The nearest one I know of is in Livingston


----------



## maddragon29 (Oct 16, 2008)

The one that was in Livingstone was run by a woman called Lorraine parker. she doesn't do this any more.
Not heard anything from the person that was meant to be taking it over.
Whats the probs Posh? Anything you need help with or were you just curious 
xxx


----------



## debs123 (Jul 30, 2009)

*rescue*

there is a reptile rescue in livingston,its called west lothian snake rescue the website is called the same i know he rescues all sorts of reptiles.hope this helps


----------



## poshweiller (Nov 17, 2006)

maddragon29 said:


> The one that was in Livingstone was run by a woman called Lorraine parker. she doesn't do this any more.
> Not heard anything from the person that was meant to be taking it over.
> Whats the probs Posh? Anything you need help with or were you just curious
> xxx


 
just noticed this, sorry linda. was curious and that numpty lad(u know the one) has a couple of snakes he wants rid of. have told him i`m not taking anything else from him but would source a rep rescue for him as this rep rescue is well and truly closed.:lol2:i`ve taken on enough of his unwanted to last a life time!! :devil:


----------



## sparkle (Mar 21, 2007)

Lorraine did stop yeah. I am still in contact with her if you want me to find out if she knows anyone else.. if so just let me know??

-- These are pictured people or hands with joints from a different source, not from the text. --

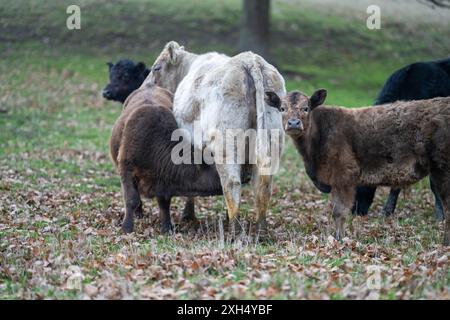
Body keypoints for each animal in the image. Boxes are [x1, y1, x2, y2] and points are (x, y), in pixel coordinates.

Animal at [110, 83, 223, 232]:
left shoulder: (163, 180)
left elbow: (164, 203)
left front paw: (167, 227)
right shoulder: (126, 168)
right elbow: (132, 198)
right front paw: (127, 227)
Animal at [144, 40, 284, 235]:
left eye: (156, 68)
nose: (144, 87)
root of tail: (249, 60)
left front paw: (188, 215)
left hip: (226, 143)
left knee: (231, 183)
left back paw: (234, 231)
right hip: (272, 139)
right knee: (263, 185)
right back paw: (260, 231)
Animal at [282, 90, 450, 245]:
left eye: (306, 108)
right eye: (282, 108)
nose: (293, 123)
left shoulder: (344, 176)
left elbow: (339, 211)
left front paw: (338, 239)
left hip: (442, 169)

I stopped rescuing late last year due to health issues.. and the only other one I knew was bluejen and shes stopped too..

hmmmm


----------



## debs123 (Jul 30, 2009)

*reptile rescues*

If you go on the internet there is a list of rep rescues through out the uk that are still running,i know the snake rescue still open as adopted a snake of them in early november as i know he will not allow any adoptions over the christmass period.


----------



## poshweiller (Nov 17, 2006)

thanks all but the twat in question has managed to offload his snakes to god knows who!! wait now for the next lot he gets and wants rid of shortly after:devil:


----------



## sparkle (Mar 21, 2007)

poshweiller said:


> thanks all but the twat in question has managed to offload his snakes to god knows who!! wait now for the next lot he gets and wants rid of shortly after:devil:


 one word..

Fanneh ( him that is) 

:lol2:


----------



## maddragon29 (Oct 16, 2008)

sparkle said:


> one word..
> 
> Fanneh ( him that is)
> 
> :lol2:



Honestly, if Posh would give me his address i could arrange for his legs to be broken, just like that.
Its seriously what he needs.

Posh, I know the one you mean. After seeing the state of the one i saw, i wouldn't be taking snakes from him. and CERTAINLY not paying money for them, but he seems the sort of person that wont give away.
Its a shame that he can get hold of them in the first place


----------